▸ EXERCISE DETAILS
In the entries below, which lines run from the one with "8 408 64.18" through the one with "35 547 9.47"? Repeat exactly those, both included, and no pictures.

▸ DATA SUPPLIED

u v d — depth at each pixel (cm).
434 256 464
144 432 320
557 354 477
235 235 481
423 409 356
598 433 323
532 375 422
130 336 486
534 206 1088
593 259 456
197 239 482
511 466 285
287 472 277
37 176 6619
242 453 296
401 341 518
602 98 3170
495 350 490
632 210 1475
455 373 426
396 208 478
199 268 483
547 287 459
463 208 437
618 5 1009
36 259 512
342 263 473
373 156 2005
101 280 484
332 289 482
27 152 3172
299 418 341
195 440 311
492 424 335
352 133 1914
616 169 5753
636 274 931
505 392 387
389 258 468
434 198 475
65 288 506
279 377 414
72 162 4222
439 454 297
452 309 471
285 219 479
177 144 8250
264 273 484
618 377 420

...

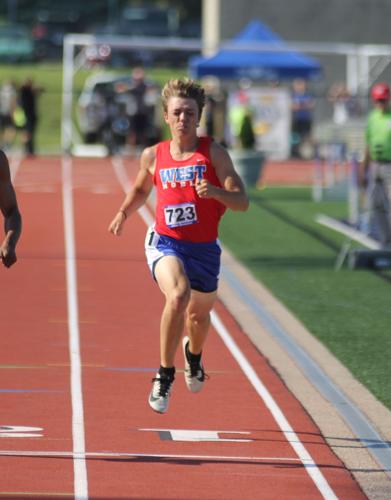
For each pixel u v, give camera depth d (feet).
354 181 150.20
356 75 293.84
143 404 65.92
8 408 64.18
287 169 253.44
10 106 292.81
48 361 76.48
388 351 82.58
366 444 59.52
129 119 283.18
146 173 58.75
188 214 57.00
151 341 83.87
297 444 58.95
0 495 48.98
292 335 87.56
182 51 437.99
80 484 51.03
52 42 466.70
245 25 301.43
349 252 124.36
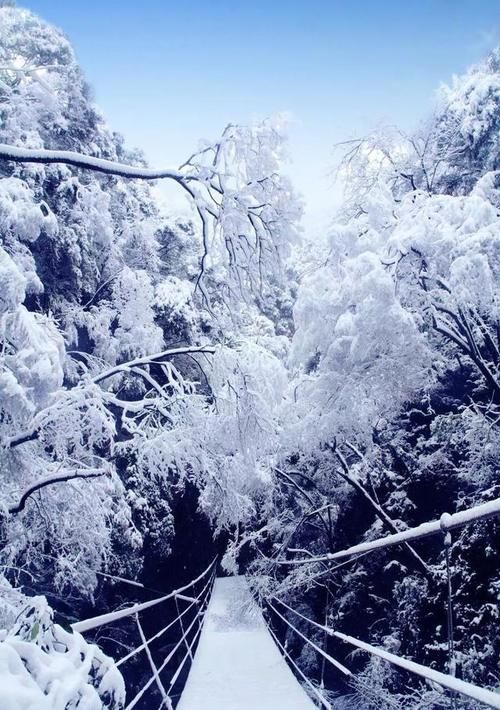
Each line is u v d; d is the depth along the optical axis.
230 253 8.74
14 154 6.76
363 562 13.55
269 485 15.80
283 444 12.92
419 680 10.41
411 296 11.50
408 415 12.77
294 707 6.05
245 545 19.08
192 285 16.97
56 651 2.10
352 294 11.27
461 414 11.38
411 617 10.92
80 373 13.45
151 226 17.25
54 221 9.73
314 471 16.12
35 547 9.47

▸ RESPONSE
8 408 64.18
287 169 253.44
10 106 292.81
48 361 76.48
388 351 82.58
366 444 59.52
129 119 283.18
146 173 58.75
188 214 57.00
151 341 83.87
297 444 58.95
0 495 48.98
292 335 87.56
182 51 437.99
80 484 51.03
52 42 466.70
245 25 301.43
349 252 124.36
Each line is u v d; d is the depth along the optical axis.
230 253 8.74
14 154 6.76
363 562 13.55
269 485 15.80
283 444 12.92
419 680 10.41
411 296 11.50
408 415 12.77
294 707 6.05
245 545 19.08
192 285 16.97
56 651 2.10
352 294 11.27
461 414 11.38
411 617 10.92
80 373 13.45
151 226 17.25
54 221 9.73
314 471 16.12
35 547 9.47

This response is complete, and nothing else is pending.